In the race to develop a programmatic infrastructure to buy and sell TV viewers the way agencies and trading desks now trade the right to serve ads to individual online users, Videology has begun working with addressable TV ad technology developer Invidi. The deal, which is not exclusive, enables Videology to use its enhanced audience targeting technologies to deliver specific TV ads to individual TV set-top boxes via Invidi’s technology.
“What Invidi does is it makes it possible for you to deliver an addressable ad to a set-top box. What we do is make sure you’re delivering the right ad,” explains Videology Chairman-CEO Scott Ferber.
Actually, Videology does a little more than that. While targeting the right ad to the right viewer is at the core of its data science, Videology’s system also factors in all the supply-and-demand-based marketplace variables to determine what is the most effective yield for the buy- and the sell-side of the addressable TV advertising marketplace -- much the way online’s and mobile’s trading platforms enable real-time bidding to function.
That’s no easy task, Ferber says, ticking off such data variables as “audience,” “performance,” “inventory” and “pricing” that all need to be managed in or near real-time in order to ensure the right ad is served on behalf of the right brand to the right viewer at the right time.
“It is a 10 to a 50 exponential problem in terms of the number of permutations involved here,” he says, explaining the number of mathematical calculations that could be involved in making a decision to serve an ad to an individual TV viewer utilizing all that data logic.
“There are all sorts of performance requirements -- technological things -- so many pieces and factors that come into what that decision is,” he continues. “That’s what we do. We take all that information, crunch it, and say that for this opportunity, this is the right message for the right consumer on the right box at the right time.”
Ferber says Videology has already quietly begun delivering TV ads on that basis for a “multiple” number of undisclosed advertisers, which the company declined to reveal, citing its clients’ requests for anonymity -- but he said those campaigns have already been served to about 13 million households out of a potential 40 million households served by cable and satellite TV operators utilizing Invidi’s addressable TV ad technology.
“What’s unique about this is that, for the first time, we can actually do what we do in digital media on linear-feed television, which is serve a different ad to user watching an individual set-top box in a household against different set-top boxes watching the same content at the same time.”
Currently, the inventory Videology is working with involves the two minutes per hour of “local” TV advertising avails that national TV networks give to local operators as part of their distribution agreements -- and Ferber says Videology hopes to demonstrate that its data and technology can improve their yields enough that they free up more of their inventory to be traded via Videology’s platform, but more importantly, that it sends a signal to the national TV networks that distribute through the same cable TV infrastructure to put some of their “national” advertising inventory into the system as well.
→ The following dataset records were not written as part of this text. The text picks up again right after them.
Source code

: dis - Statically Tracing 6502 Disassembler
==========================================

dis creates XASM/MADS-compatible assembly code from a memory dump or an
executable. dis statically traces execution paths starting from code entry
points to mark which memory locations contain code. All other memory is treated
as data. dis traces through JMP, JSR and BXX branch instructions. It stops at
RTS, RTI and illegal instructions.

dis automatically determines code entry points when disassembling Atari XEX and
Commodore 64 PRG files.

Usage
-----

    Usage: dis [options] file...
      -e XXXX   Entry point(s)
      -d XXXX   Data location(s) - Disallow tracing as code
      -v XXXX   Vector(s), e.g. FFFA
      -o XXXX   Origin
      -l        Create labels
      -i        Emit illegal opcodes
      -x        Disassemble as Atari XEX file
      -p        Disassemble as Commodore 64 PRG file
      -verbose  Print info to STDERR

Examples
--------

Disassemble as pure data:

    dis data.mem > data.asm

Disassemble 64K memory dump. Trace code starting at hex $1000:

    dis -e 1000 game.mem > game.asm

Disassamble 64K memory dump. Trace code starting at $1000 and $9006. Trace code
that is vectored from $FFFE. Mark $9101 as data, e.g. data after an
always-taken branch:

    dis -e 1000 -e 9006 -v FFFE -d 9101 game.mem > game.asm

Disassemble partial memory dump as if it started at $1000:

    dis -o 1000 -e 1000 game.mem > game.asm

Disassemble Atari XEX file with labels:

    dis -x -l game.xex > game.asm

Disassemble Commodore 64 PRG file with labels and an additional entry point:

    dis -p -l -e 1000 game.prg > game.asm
“The easiest thing is to activate first is the two [local] minutes [per hour], because there are fewer people to get agreements from, but the big bang is getting the other 14 minutes of national inventory [per hour],” he says.
Ferber -- who helped pioneer the current online audience-buying marketplace as founder of one of the first online advertising networks, Advertising.com, in the late 1990s -- in effect is trying to bring that same innovation to the TV advertising industry. But he’s not alone. Another early Internet TV advertising pioneer, Dave Morgan (founder of online behavioral targeting firm Tacoda) is also utilizing advanced analytics to make TV advertising more effective and efficient, as is PrecisionDemand, a company run by former Madison Avenue media buying chief Jon Mandel.
Meanwhile, one of Invidi’s chief rivals in the addressable TV ad technology business, Visible World (see separate story in today’s RTM Daily), has spun off an audience-buying company called AudienceXpress that also is enabling advertisers, agencies and local cable TV operators to trade unwired networks of local cable TV audiences based on advanced data targeting attributes.
Big agencies and agency trading desks, meanwhile, are setting up their own proprietary TV audience-buying systems, which often utilize their own proprietary data on the underlying value of audience targets.
Videology’s Ferber says that’s all healthy for the fledgling programmatic TV audience-buying business, because it means players on all sides want to bring the same scientific approach to targeting and trading TV audiences, which has begun to transform the online, mobile and social media marketplaces.
One thing that he says is different about Videology is that it’s 100% “neutral” and will work with both the demand- and the supply-sides to improve yields for both, and it will also work with any infrastructure player, including Invidi rivals Visible World, Black Arrow and anyone else who can deliver an ad targeted to to the right TV viewer.